* Parts of the exercise *
1. Answer these questions using the NeurIPS 24 summary.
(a) What size of meeting is described as more scientific than large conferences?
(b) Which practically useful areas were reported as overcrowded?
(c) What feature of the article's writing does a large subthread fixate on?
2. Update the NeurIPS 24 summary from "- A proposal" up to and including "ownership and provenance.", swapping "politically unrealistic" for "politically impractical".

** Document section follows **

I sensed anxiety and frustration at NeurIPS 24
Academic and Job Market Cycles
- Several compare AI/ML now to past booms in physics, “big data,” and crowdsourcing: hot fields can cool within a PhD timescale.
- Commenters expect a classic boom–bust or “cobweb” cycle: demand surges, training ramps up, then oversupply and correction.
- Others note this is common across degrees (including humanities) and not unique to AI; some emphasize that the world “owes you nothing.”
Nature of the Current AI Moment
- Distinction drawn between classic “AI winters” (funding and interest collapse) and today’s situation: rapid technological progress, but capital and hype concentrated on LLMs.
- Some foresee a correction as down rounds hit AI startups and ZIRP-era hiring unwinds, but doubt a full “winter” given LLM usefulness.
- Elite overproduction is raised: far more high-end AI talent than truly elite positions, especially as big labs dominate data and compute.
Conference and Research Culture
- Large conferences like NeurIPS are described as anxiety‑charged, job‑market‑driven, and hype‑oriented; smaller (~200‑person) meetings are seen as more scientific.
- NeurIPS is viewed as academically focused, while industry venues (e.g., KDD‑type) are more product‑oriented, often devolving into sales pitches.
Industry vs Academic Expectations
- Earlier “free lunch” industry research roles (high pay, near‑academic freedom) are seen as largely gone; product impact and standardization now dominate evaluations.
- Some argue PhDs should have expected this; others say advisors and programs implicitly oversold industry research freedom, which feels like a betrayal.
- Debate over whether one should do a PhD without academic aspirations; counterpoint: many industry research roles have required or strongly favored PhDs.
Research Directions and Compute Inequality
- Strong concern about “railroading” onto LLMs and massive models: other ML approaches and low‑TRL work are underfunded and hard to publish.
- Compute arms race noted: reviewers often demand experiments requiring A100/H100‑scale resources, effectively privileging industry labs and narrowing research diversity.
- Some attendees report most NeurIPS work felt niche or impractical; practically useful areas (tabular DL, RAG+LLMs, time‑series foundation models) were overcrowded.
Value of a PhD and Coping with Change
- A number of voices say the enduring value of a PhD is training in scientific method, communication, and problem‑solving, not any specific “hot” technique.
- Others worry that when undergrads/masters can do similar applied work, the marginal career value of the PhD “oomph” shrinks.
- Comparisons are made to robotics and self‑driving: as hype recedes, talent diaspora into adjacent fields may eventually boost innovation there.
Democratization, Capital, and Policy Ideas
- Many feel “Big Capital” now owns the field; promises of AI democratization are called a joke.
- A proposal to legally mandate open data and unpatentable AI tech is criticized as politically unrealistic and legally fraught due to data ownership and provenance.
Meta: Writing Style and Community Tone
- A surprisingly large subthread fixates on the article’s all‑lowercase style, which many find distracting or unprofessional; others dismiss this as trivial.
- Some comments reflect frustration with perceived entitlement; others push back, urging more compassion for students caught by rapid structural change.

** End of Document section **
** Data for analysis follows **

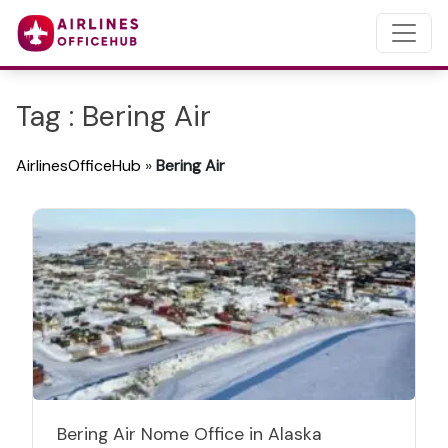
Tag : Bering Air
AirlinesOfficeHub
»
Bering Air
Bering Air Nome Office in Alaska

** End of Data for analysis **

* Exercise responses *
1.
(a) Smaller meetings of about 200 people.
(b) Tabular DL, RAG+LLMs, and time-series foundation models.
(c) Its all-lowercase style.

2.
- A proposal to legally mandate open data and unpatentable AI tech is criticized as politically impractical and legally fraught due to data ownership and provenance.